I was hinting in the last post that I might be using a .1 uF Soviet K40Y-9 paper-in-oil cap for the output cap. And so I am.
One thing I try to remember to do on components, especially ones I've had for a while, is to clean up their leads. On this cap I used some 0000 steel wool on the leads to get them nice and shiny. Usually there's a bit of oxidation on them, and they will solder easier and probably conduct better if they're clean.
You may recall that the stock wiring had the coupling cap way over by the preamp plate (output) and a single lead running to the grid of the power tube. Wiring this correctly will improve tone and cut down noise and hum.
If you're recapping an amp (or radio) or building one, this practice is easy to follow.
You can see the shielded leads I put in which run from the preamp tube (on the left) to the volume and tone controls.
Also note the coupling cap (an .02 uF K40Y-9) going right to the input side of the volume control, as well as the shielded lead going to that .1 uF cap I showed above.
Before I put the chassis in the cabinet, I wanted to check the bias on the output tube.
This is a single-ended Class A amp and had a 330 ohm resistor as the cathode bias resistor. I took some voltage readings and found that with the RCA 6V6 I had in the amp, the tube was biased to about 110% of its safe dissipation! So I decided to change the cathode resistor.
I used the bias calculator found on Rob Robinette's web site to determine the cathode resistor value. The calculator is super useful for calculating bias, and it even has the max dissipation numbers for many tube types built in. Sure, you could look them up in a tube manual, and do the maths yourself, but the calculator makes it even easier.
From the calculator, we know the max for a 6V6 (GT) is 12 watts. I already knew the stock 330 ohm resistor was too low a value, so I experimented with substituting 360 and 390 ohm resistors in place of the 330 ohm resistor.
The numbers you'll need for the calculations are the plate-to-cathode voltage and the voltage across the resistor. I wanted to get as close to 100% dissipation as I could. For a Class A amp, it's safe to run at 100% dissipation, unlike a Class AB amp where 70% is considered the maximum dissipation.
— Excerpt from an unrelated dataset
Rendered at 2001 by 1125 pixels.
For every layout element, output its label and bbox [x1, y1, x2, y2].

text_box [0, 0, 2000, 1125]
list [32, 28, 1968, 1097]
With a 360 ohm cathode resistor, I had 290 volts plate-to-cathode, and a voltage of 15.3 vdc across the resistor. That calculates out to 40.2 mA of current, and a plate dissipation of 97.5%! Pretty much right on the mark. With a 390 ohm resistor, the dissipation is about 89.2%.
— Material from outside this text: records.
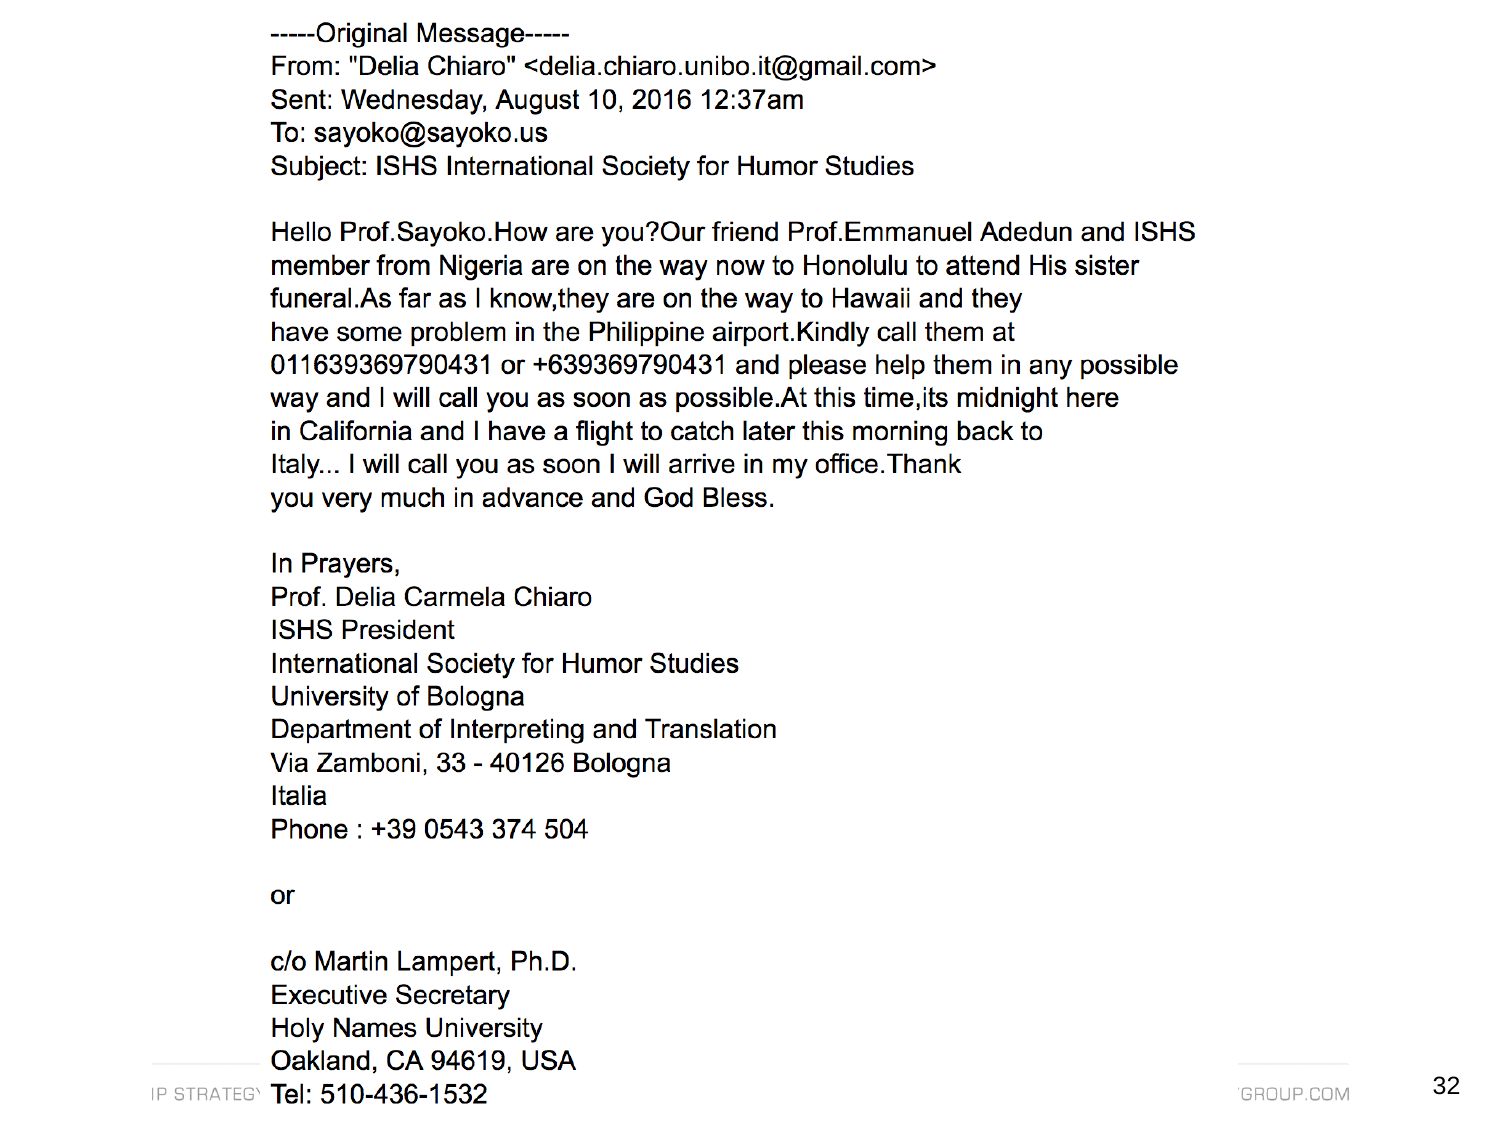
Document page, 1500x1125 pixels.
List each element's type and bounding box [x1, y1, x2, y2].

picture [127, 0, 1373, 1125]
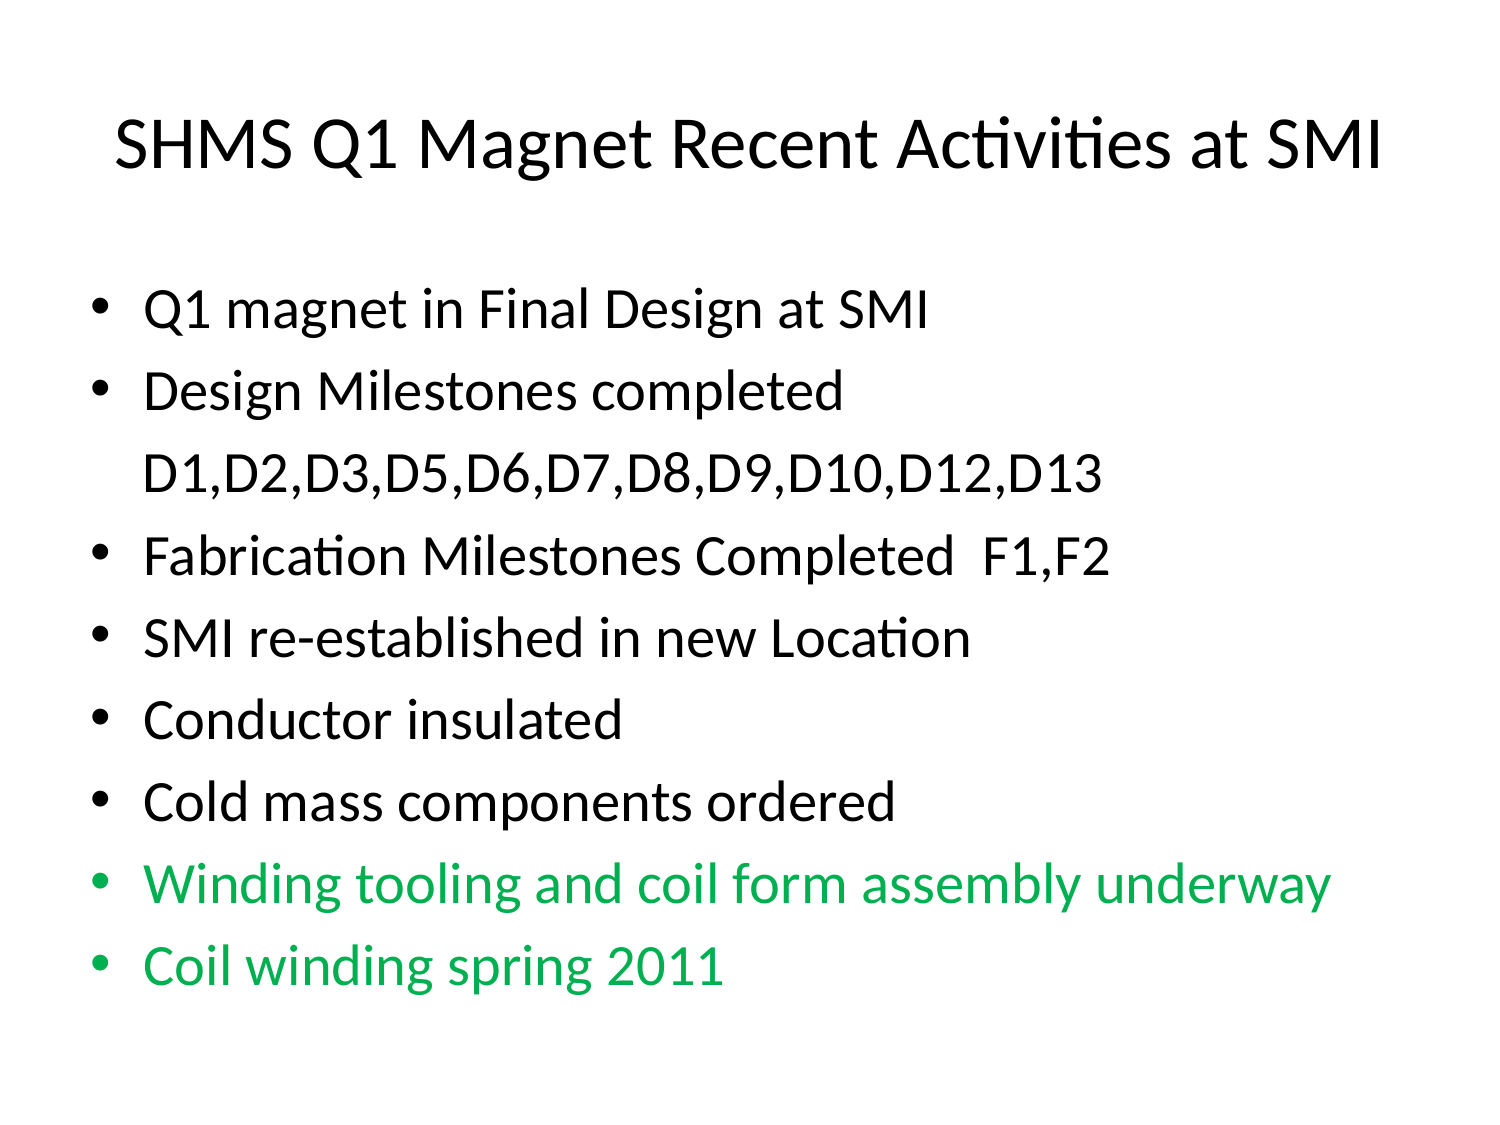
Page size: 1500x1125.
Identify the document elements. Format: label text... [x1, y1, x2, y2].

title SHMS Q1 Magnet Recent Activities at SMI [75, 45, 1425, 233]
list Q1 magnet in Final Design at SMI Design Milestones completed D1,D2,D3,D5,D6,D7,D8,D9,D10,D12,D13 Fabrication Milestones Completed F1,F2 SMI re-established in new Location Conductor insulated Cold mass components ordered Winding tooling and coil form assembly underway Coil winding spring 2011 [75, 262, 1425, 1005]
You can see the two resistors in place in the picture above.
The last thing I did, just for the heck of it, was to check out the lead dress to see if moving some things around changed the noise level.
You can see I use a chopstick to tap connections and move wiring around to see if the noise level changes.
The amp is so much quieter now that nothing changed at all. With nothing plugged in, and my ear next to the speaker (!) there is a very faint hum. I get some noise with a guitar (single-coil pickup) but it's still super quiet. I'm really happy with it. It's noticeably quieter than it was with the old (stock) wiring. I have fluorescent light fixtures over the workbench, and it picked up a lot of noise from those lights before, but now, turning the lights on makes no difference at all.
Now I'll clean the chassis up a bit and put it in the cabinet.